● Task objective
Write out every line of text in the entries below exactly as it appears, leaving the pictures out of your answer.

(Saved data entries)
__________________________________________________

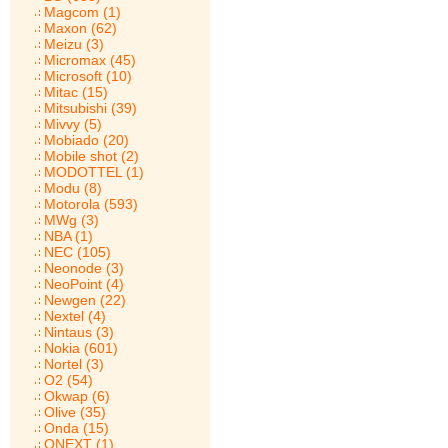
Magcom (1)
Maxon (62)
Meizu (3)
Micromax (45)
Microsoft (10)
Mitac (15)
Mitsubishi (39)
Mivvy (5)
Mobiado (20)
Mobile shot (2)
MODOTTEL (1)
Modu (8)
Motorola (593)
MWg (3)
NBA (1)
NEC (105)
Neonode (3)
NeoPoint (4)
Newgen (22)
Nextel (4)
Nintaus (3)
Nokia (601)
Nortel (3)
O2 (54)
Okwap (6)
Olive (35)
Onda (15)
ONEXT (1)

__________________________________________________

● Exercise output
Magcom (1)
Maxon (62)
Meizu (3)
Micromax (45)
Microsoft (10)
Mitac (15)
Mitsubishi (39)
Mivvy (5)
Mobiado (20)
Mobile shot (2)
MODOTTEL (1)
Modu (8)
Motorola (593)
MWg (3)
NBA (1)
NEC (105)
Neonode (3)
NeoPoint (4)
Newgen (22)
Nextel (4)
Nintaus (3)
Nokia (601)
Nortel (3)
O2 (54)
Okwap (6)
Olive (35)
Onda (15)
ONEXT (1)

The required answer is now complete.